= Resm-i mücerred =

Bachelor tax in the Ottoman Empire

The resm-i mücerred was a bachelor tax in the Ottoman Empire, related to the resm-i çift and the resm-i bennâk.

The amount payable varied from year to year and from region to region, but the tax was payable annually, in March, to the timar holder (nominally a sipahi) or to the tax-farmer (iltizam). However, a muafname (tax exemption) might excuse a person, or a village, or an entire social group from paying resm-i mücerred and related taxes; alternatively, örfi taxes might be lifted from a community but they would still have to pay resm-i mücerred.

Resm-i mücerred was paid by landless poor or unmarried peasants who did not have sufficient resources to qualify for the resm-i çift and the resm-i bennâk land-taxes - whose names, taken literally, refer to one "çift" of land, and a half-çift, respectively. This structure may have been directly inherited from the Byzantine system of land taxes, in areas which were conquered by the Ottomans.

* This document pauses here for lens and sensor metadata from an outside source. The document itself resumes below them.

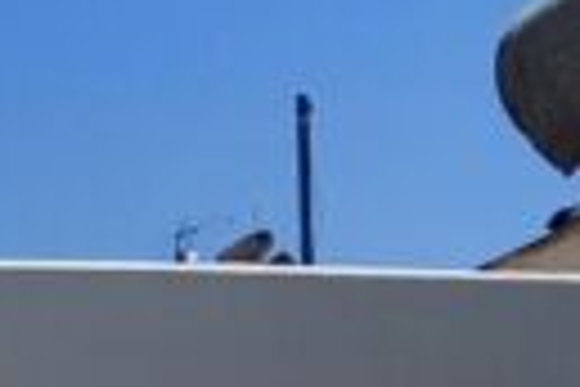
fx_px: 1998
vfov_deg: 9.6
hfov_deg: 14.7
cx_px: -414
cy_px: 968
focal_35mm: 124
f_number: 2.2
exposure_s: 1/2646
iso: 50
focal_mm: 1.91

One 19th-century tahrir, from a group of villages in a district which is now in Iran, set çift resmi at 50 akçes, bennak resmi at 18 akçes, caba resmi (for farmers who rented rather than owned land) was 12 akçes, and mücerred resmi was valued at only 6 akçes; in this case, the tahrir set aside tax revenue from the villages to support a local charitable foundation (or trust), rather than returning it directly to the state. Comparison of different tax records suggests that the ratio between tax rates for bachelors and for established farmers may have narrowed over time.

Tax records show that mücerred were more likely to migrate to other areas; they had fewer ties to the land, and may have been more vulnerable. Migrant mücerred were more likely to make their way to a growing town; some may have moved locally, but a few would travel to Istanbul from a distant district.